A revista Veja publicou neste fim de semana (na segunda semana de julho)  uma matéria sobre o Movimento Literatura Urgente, deflagrado no ano passado, com o propósito de discutir propostas de políticas públicas para a literatura, e que enviou ao Ministério da Cultura um manifesto com dez propostas iniciais (disponível no site www.literatura-urgente.com.br), assinado por 181 escritores de todo o País. A matéria da Veja é superficial e maldosa, como era de se esperar.
 
Mesmo quem não manja bulhufas de jornalismo pode perceber facilmente que Veja não faz reportagens. Faz editoriais. Não sai a campo para recolher informações, cruzar dados e descortinar a realidade para informar seus leitores. Nada disso: é a realidade que tem que se encaixar à visão de mundo dos chefões da revista. 
 
Trabalhei lá durante 11 meses, há 13 anos. Conheço bem o esquema. Internamente, existem as conhecidas “pensatas”. Quer dizer: o jornalista faz meia dúzia de entrevistas e levanta algumas informações para corroborar a “tese” já previamente traçada. Não adianta o entrevistado discorrer longamente sobre o assunto, fornecer informações, explicar seus pontos de vista. O que vai prevalecer é o “ponto de vista” da revista (ops!). É a pensata. E nada vai mudá-la.
 
Saí da revista por ter completo desprezo por esse tipo de jornalismo. 
 
No caso da matéria sobre o Literatura Urgente, a “pensata” é evidente: “o Movimento quer mamar nas tetas do governo”. Eu pressenti isso pelas perguntas do “repórter” Jerônimo Teixeira. Poderia ter me recusado a dar entrevista. Além de ser um direito meu, não faço a menor questão de “estar” na Veja. Mas, por educação, conversei longamente duas vezes com o “repórter”. Somadas as duas conversas, foram mais de 1 hora de explicações e detalhamento das propostas. Saíram apenas duas aspas (frases) minhas, ambas manipuladas de tal forma para corroborar a “pensata” da revista. E, claro, foram omitidas dezenas de informações.
 
Vamos a matéria: logo na linha fina, ou olho, o repórter (ou seu editor) já expressa a opinião da revista: “Era o que faltava: agora os escritores querem financiamento público.” 
 
Eu pergunto: Por que “era o que faltava”? O que há de errado em reivindicar políticas públicas de fomento à literatura (o que a revista chama de “financiamento público”)?

(Imagens de documentos com código-fonte)
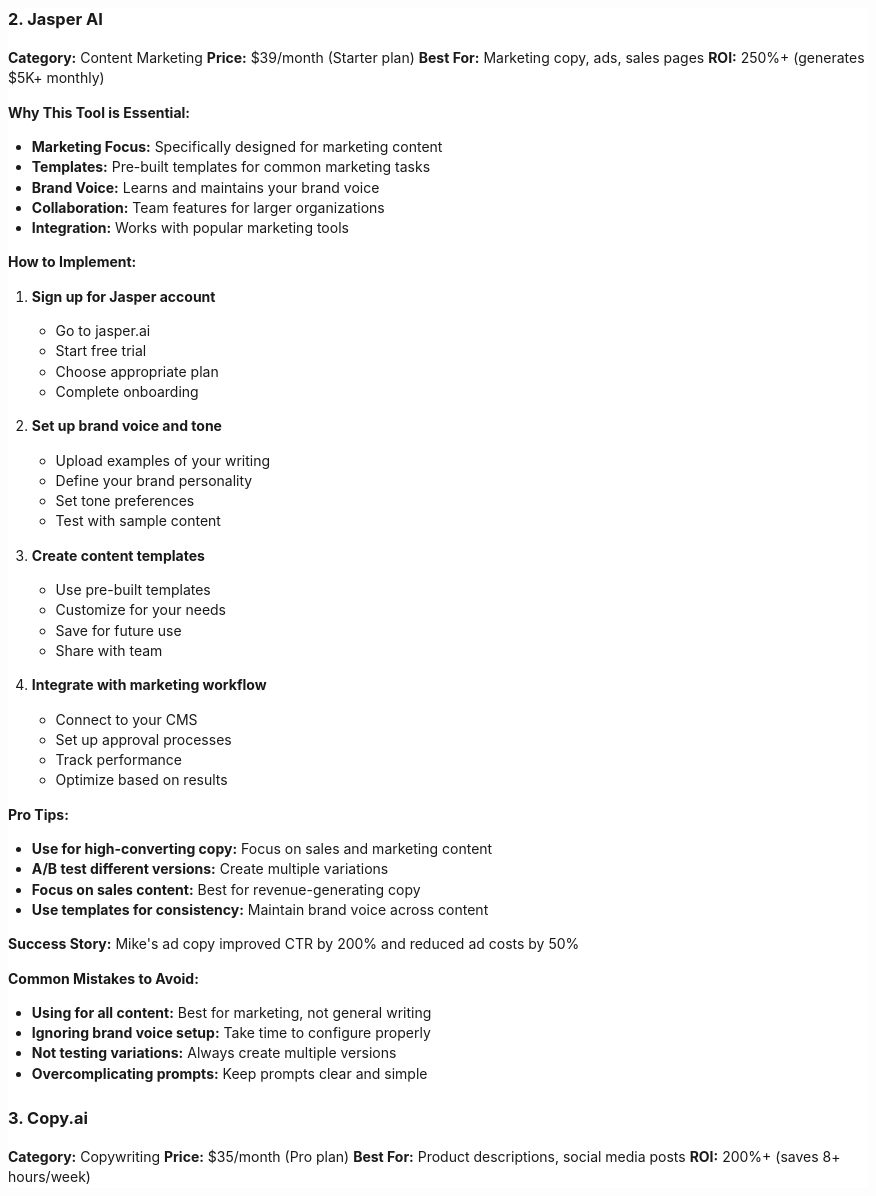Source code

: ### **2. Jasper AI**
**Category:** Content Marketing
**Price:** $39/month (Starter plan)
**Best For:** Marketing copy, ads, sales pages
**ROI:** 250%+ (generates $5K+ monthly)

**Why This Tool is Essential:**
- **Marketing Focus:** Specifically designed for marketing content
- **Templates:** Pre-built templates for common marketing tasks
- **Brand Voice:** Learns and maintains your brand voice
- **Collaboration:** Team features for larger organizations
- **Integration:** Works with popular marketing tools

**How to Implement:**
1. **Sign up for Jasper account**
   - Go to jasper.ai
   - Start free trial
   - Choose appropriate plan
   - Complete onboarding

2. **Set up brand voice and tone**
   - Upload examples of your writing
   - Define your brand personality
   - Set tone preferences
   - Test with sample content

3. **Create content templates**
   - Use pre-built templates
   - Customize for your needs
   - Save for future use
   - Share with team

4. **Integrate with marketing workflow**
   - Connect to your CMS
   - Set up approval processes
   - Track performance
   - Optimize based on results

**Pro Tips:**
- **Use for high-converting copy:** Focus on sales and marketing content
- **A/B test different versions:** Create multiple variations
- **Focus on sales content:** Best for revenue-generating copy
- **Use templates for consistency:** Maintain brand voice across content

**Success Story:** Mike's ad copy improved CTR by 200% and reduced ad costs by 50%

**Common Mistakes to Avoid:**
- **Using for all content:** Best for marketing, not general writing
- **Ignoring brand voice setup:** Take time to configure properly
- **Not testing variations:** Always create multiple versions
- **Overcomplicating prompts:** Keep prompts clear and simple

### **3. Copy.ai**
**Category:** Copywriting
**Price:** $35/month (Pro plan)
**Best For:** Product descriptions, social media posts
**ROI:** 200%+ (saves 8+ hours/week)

Tarefas:
a) Segundo o texto sobre a matéria da Veja, quantos escritores assinaram o manifesto enviado ao Ministério da Cultura?
b) De acordo com o texto sobre a matéria da Veja, a revista não sai a campo para fazer quais coisas? Liste todas.
c) Prossiga com o texto sobre a matéria da Veja a partir do ponto em que ele para.

Respostas:
a) O manifesto foi assinado por 181 escritores de todo o País.

b)
- Recolher informações
- Cruzar dados
- Descortinar a realidade para informar seus leitores

c)
Eu sei o que há de errado para a revista. Veja é um panfletão do capitalismo liberal. Tem uma visão de que o mercado é quem manda, o mercado é que regula tudo. Tudo, portanto, se resume a transações comerciais privadas. É assim que eles enxergam a arte e a cultura, inclusive (e isso está expresso ao longo da matéria). Mas essa visão capitalista liberal não impede que Veja, e todo o império Civita, usufrua dos subsídios ao papel (que toda a grande imprensa brasileira tem). Por quê, Jerônimo? 
 
Eu sei: quando os subsídios são para o grande capital, ops, aí é bem-vindo. Como são bem-vindos os R$ 16 milhões captados na Lei Rouanet para a montagem de O Fantasma da Ópera, em cartaz no Teatro Abril, através de renúncia fiscal. Portanto: dinheiro público. R$ 16 milhões para um único espetáculo teatral, com ingressos de R$ 65 a R$ 200. Ops: aí o capital privado agradece a mãozinha do governo, não é Jerônimo?
 
Vamos em frente: o “repórter” refere-se, em trecho do “editorial”, que os escritores “reivindicam 30% do Fundo Pró-Leitura (…) para a ‘criação literária’. Calcula-se que o fundo, – continua o “repórter” – a ser constituído por 1% dos rendimentos de editoras, distribuidoras e livrarias, movimentaria cerca de 40 milhões de reais por ano. Ou seja, os escritores estão pedindo 12 milhões”.
 
Muito bem: primeiro, o “repórter” Jerônimo omite que no final do ano passado o Governo Federal promulgou um decreto isentando as editoras do pagamento de impostos diretos à União, como parte de um plano para barateamento do livro. Em bom português (como gosta de escrever o “repórter”): isso significa que os editores deixaram de pagar 10% de impostos aos cofres públicos. Segundo cálculos do Ministério da Fazenda, algo em torno de R$ 160 milhões anuais. Quer dizer: uma forma de subsídio para o setor privado. Eu falei sobre isso para o “repórter”, mas ele fez questão de “esquecer” e omitir na matéria.
 
Em contraposição a esse subsídio, o Governo propôs que as editoras (e não livreiros e distribuidores) contribuíssem com 1% do lucro líquido para a formação do Fundo Pró-Leitura, proposta, aliás, que não desagradou o setor editorial. E o Movimento Literatura Urgente reivindicou, através de documento enviado ao Ministério
da Cultura, que 30% fosse utilizado no fomento à criação literária. De novo eu pergunto: o que há de errado nisso, Jerônimo?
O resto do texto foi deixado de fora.